ええ、だって先ほどの歌は山家集、西行法師のものでしょう、私は答えた。西行法師が、五色台にある白峯陵――崇徳院の御陵に詣でた時のものでしょう。
ええ、その通りです、と小川女史は答えた。崇徳院の御霊が、我々を守ってくださっているのです、そう彼女は付け加えた。
宜なるかな、と私は思った。彼らは、この地で無念にも崩御した崇徳院と、そして無念にもこの地で死んでいった自由――それを重ね合わせているに違いない。私も、歌に歌われた、その波の寄せる、海の方を見ようとした。木々にさえぎられて見えなかった。

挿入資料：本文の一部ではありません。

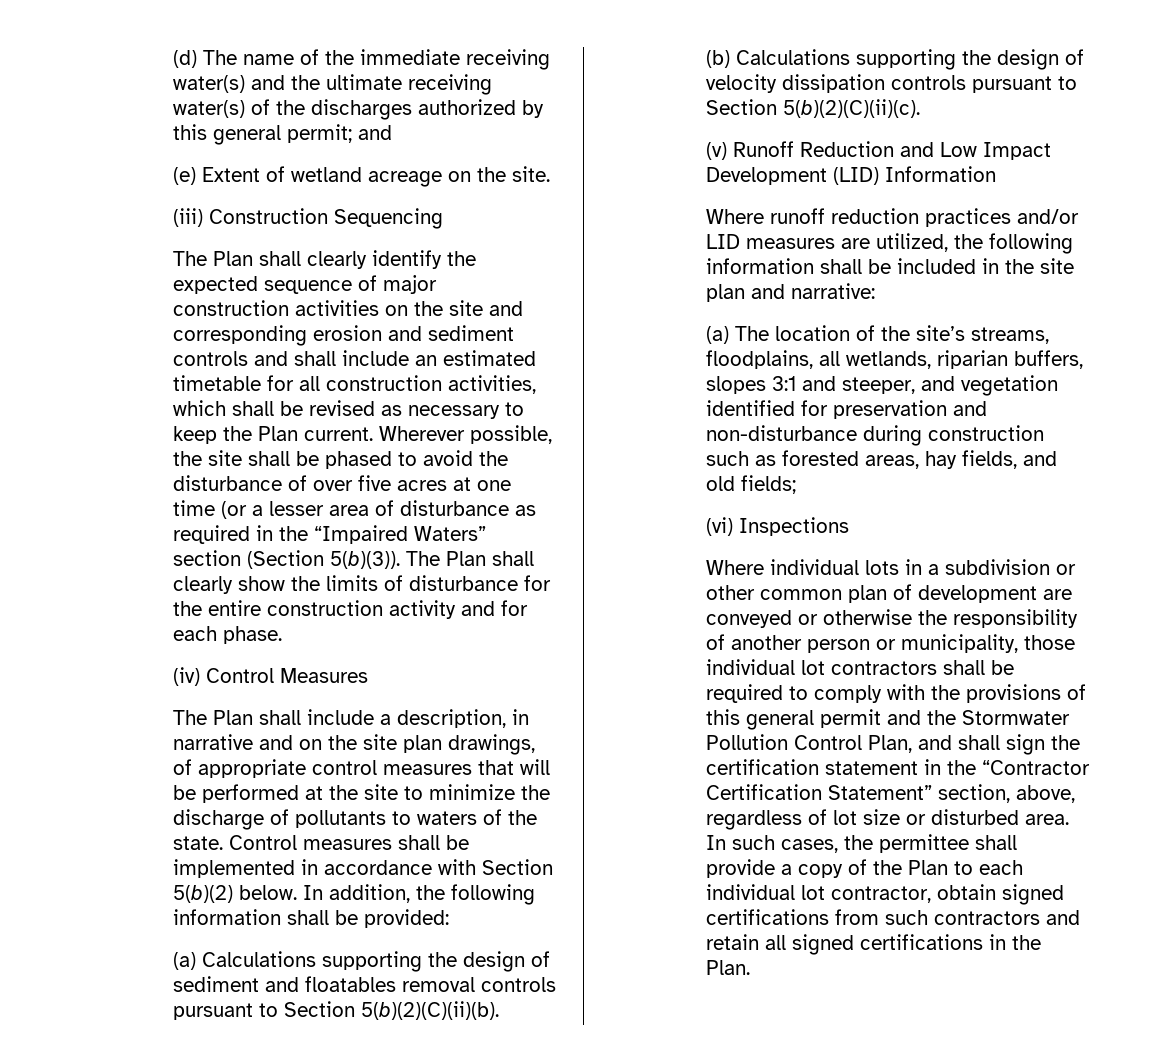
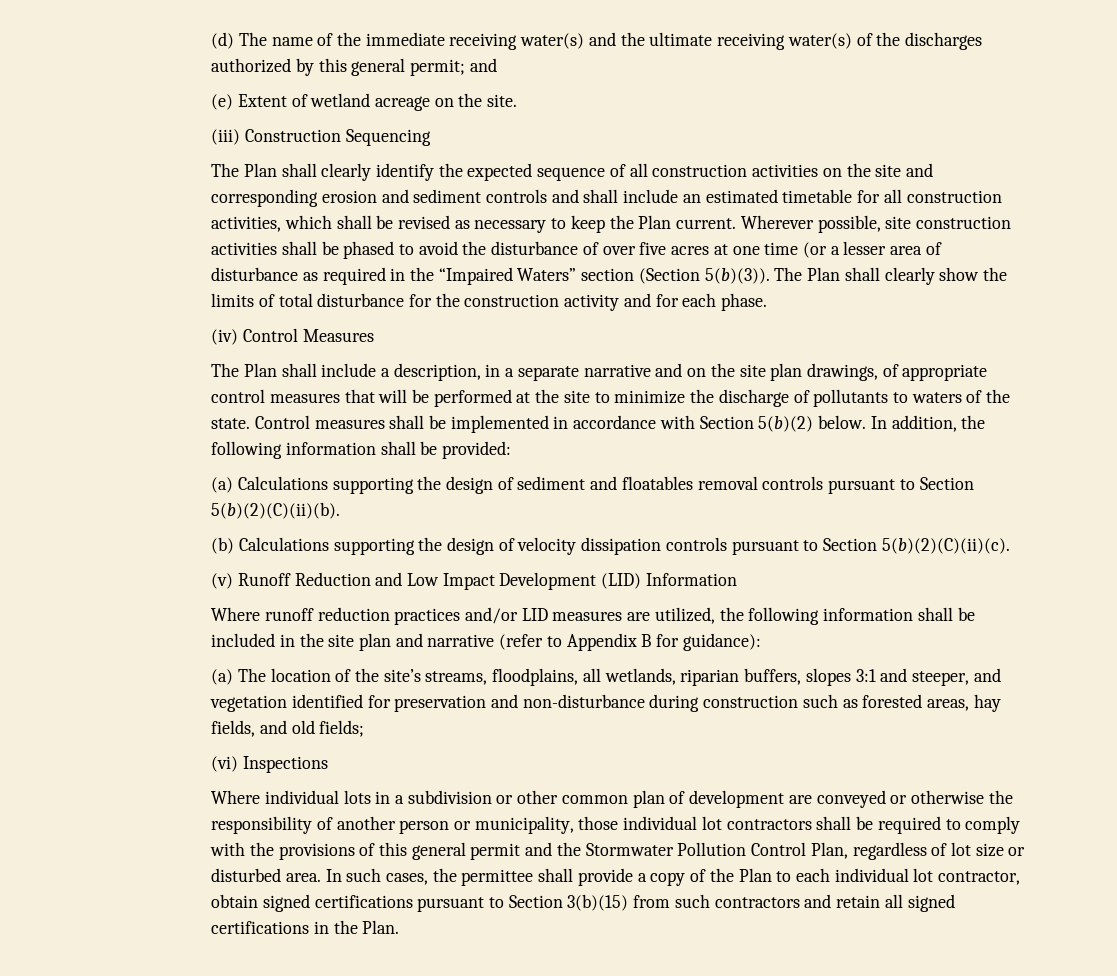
[383,275,438,294] major -> [629,163,648,177] all
[173,450,243,466] the site -> [885,216,1012,229] [211,242,278,255] site construction activities
(404, 583) none -> [278,293,313,307] total
[208,600,262,616] entire -> (460, 300) none
(530, 717) none -> [505,366,579,381] a separate
[791,283,876,299] narrative: -> [427,633,761,651] narrative (refer to Appendix B for guidance):
[918,734,1081,755] [706,759,1091,775] [706,784,1076,803] and shall sign the certification statement in the “Contractor Certification Statement” section, above, -> (848, 850) none
(830, 917) none -> [417,894,629,912] pursuant to Section 3(b)(15)

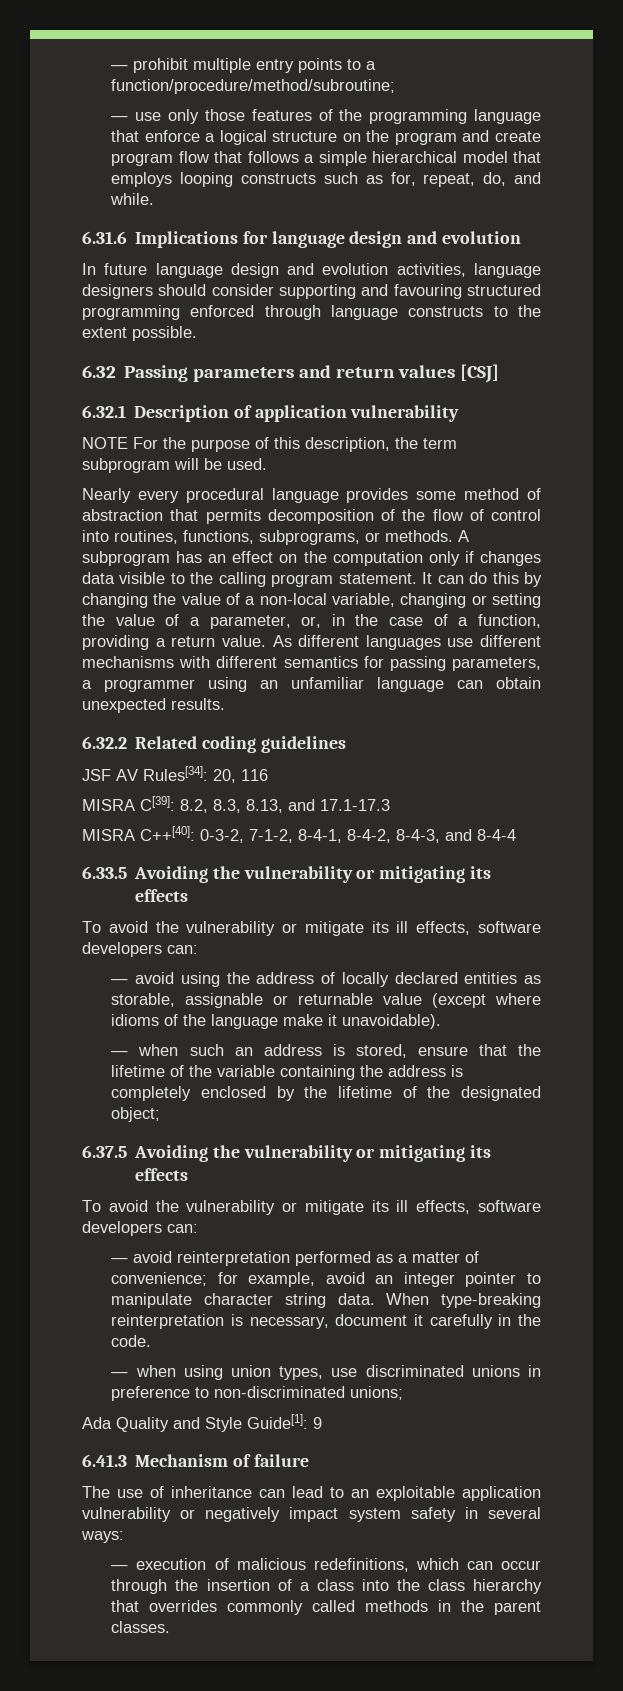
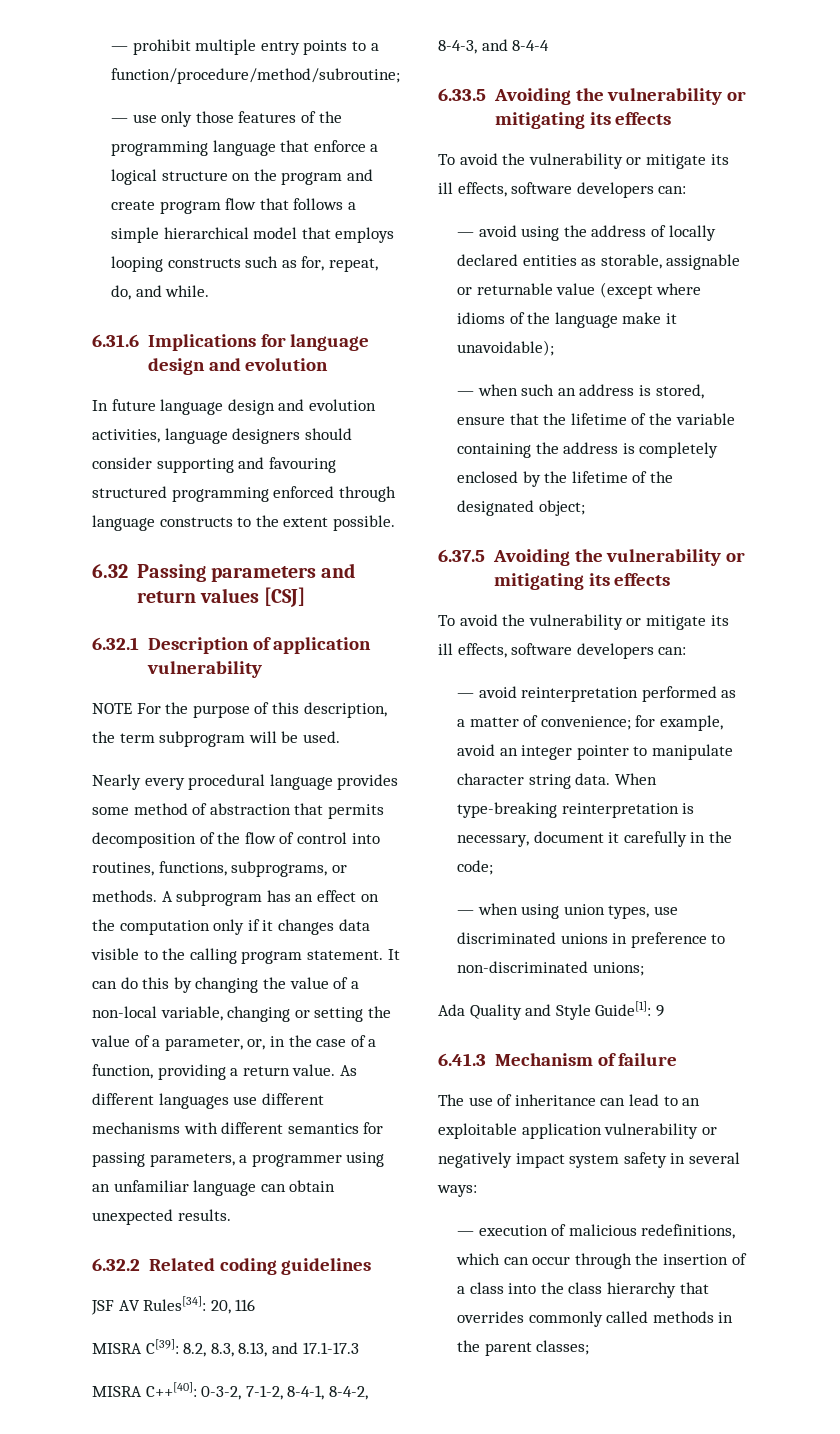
(474, 557) none -> [262,920,274,931] it
[342,1014,442,1029] unavoidable). -> [457,340,555,356] unavoidable);
[111,1335,152,1347] code. -> [457,860,494,875] code;
[111,1621,171,1633] classes. -> [536,1340,590,1355] classes;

そんなことをしている間に竹内氏は先に建物に入ってしまっていた。私も追いかけるように中に入る。後ろで扉が閉まった。
ホテルのエントランスホールを抜けて階段を上がる。小川女史は、年季の入ったゼンマイ式の時計――電池も滅多に手に入らないここではゼンマイ式が主流なのである――を取り出すと、そろそろ時間ですね、とつぶやいた。

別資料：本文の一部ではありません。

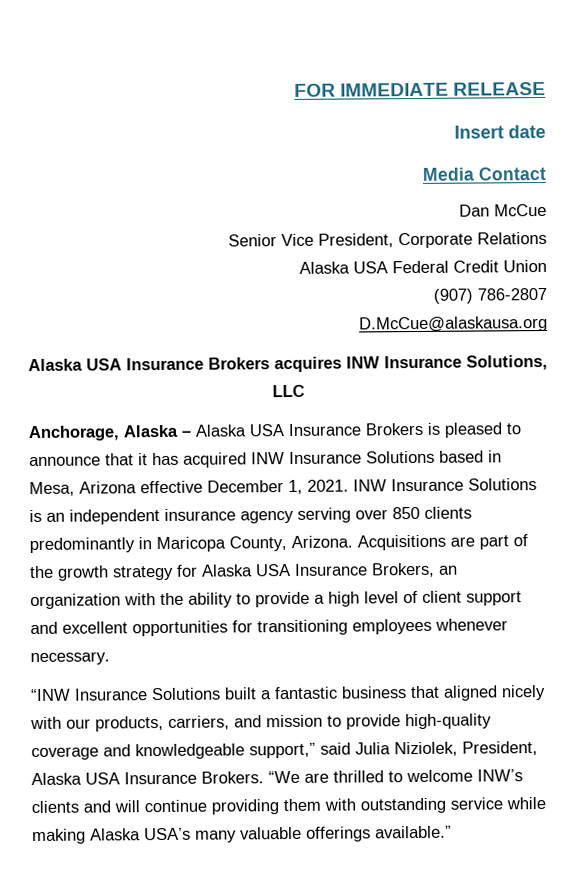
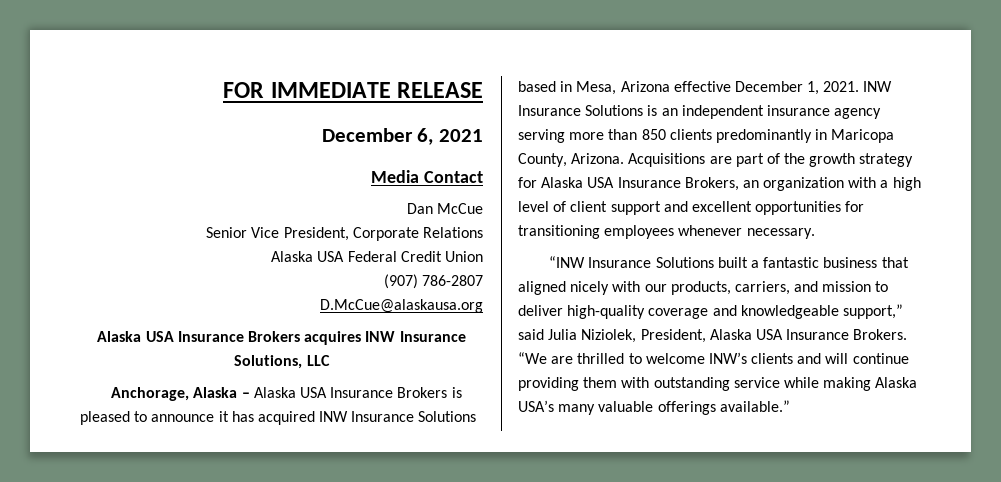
[454,124,546,139] Insert date -> [321,128,483,145] December 6, 2021
[105,453,134,466] that -> (215, 418) none
[355,509,388,520] over -> [569,129,638,140] more than
[160,591,310,608] the ability to provide -> (877, 182) none
[346,714,401,730] provide -> [518,305,563,316] deliver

何の時間なのですか、と私が訊ねると、見れば、いや聞けばわかります、そう答えて一室へと案内する。中にいたのは白衣を着て丸い眼鏡をかけた高校生くらいの少女であった。
同志、調整は本日も万全です、少女はそう言った。見ればそこにはスピーカーがある。そしてスピーカーからは、かすかに音声が流れているのである。
驚いた私は声を上げた。いったいどういう事だ、香川県では電気の供給は制限されているのではないのか、その音はどうやって、と。すると少女は部外者である私を訝しそうに眺めた。同志、この者は何なのですか、そう小川女史に尋ねると、心配はいりません、県外から来たジャーナリストです、香川県の悲惨な実情を世界に伝えてくれるのです、と答えた。

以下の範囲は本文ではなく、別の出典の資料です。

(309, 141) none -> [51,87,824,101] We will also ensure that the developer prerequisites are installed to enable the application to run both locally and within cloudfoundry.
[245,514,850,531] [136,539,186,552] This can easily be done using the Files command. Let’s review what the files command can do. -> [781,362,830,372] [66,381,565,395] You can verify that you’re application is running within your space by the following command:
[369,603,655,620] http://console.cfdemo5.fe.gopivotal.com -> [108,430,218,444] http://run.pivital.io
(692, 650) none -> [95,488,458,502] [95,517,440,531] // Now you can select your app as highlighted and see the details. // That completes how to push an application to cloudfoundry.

少女はそれを聞くと私の方に向き直った。おい、ジャーナリストと言ったか、と睨むように言う。ジャーナリストというものは存外物をよく知らないらしい、いいか、これは鉱石ラジオだ。電源を必要としない、電波だけで作動するラジオだ。これで電気がなくても、我々は外から情報をできることが出来きるんだよ。
なんだ、この横柄なガキは、そういうふうな苦々しい顔を竹内氏はした。私は、しかしここで彼女たちの機嫌を損ねてよいことはないので、むすっとしながらも、できるだけ穏やかに答える。そうですか、それは失礼しました。
こら、お客さんにそんな言葉遣いをしてはいけませんよ、と小川女史は少女を窘めた。少女は別に謝りもせず、不機嫌な顔をしたままだ。ごめんなさい、と小川女史が言った。彼女は滝川エレキテル、我々の無線電波技師です。ああ、もちろんコードネームですが。彼女は、周波数の調整を行っていたんです。もうすぐ流れてきますよ。
流れてくるって、何がですか、と私は尋ねた。
岡山からの通信です、と小川女史は答えた。さあ、時間です。
彼女が時計を見て言うのと同時であった。スピーカーから、トン、トン、ツー、トン、と音が流れ始めたのであった。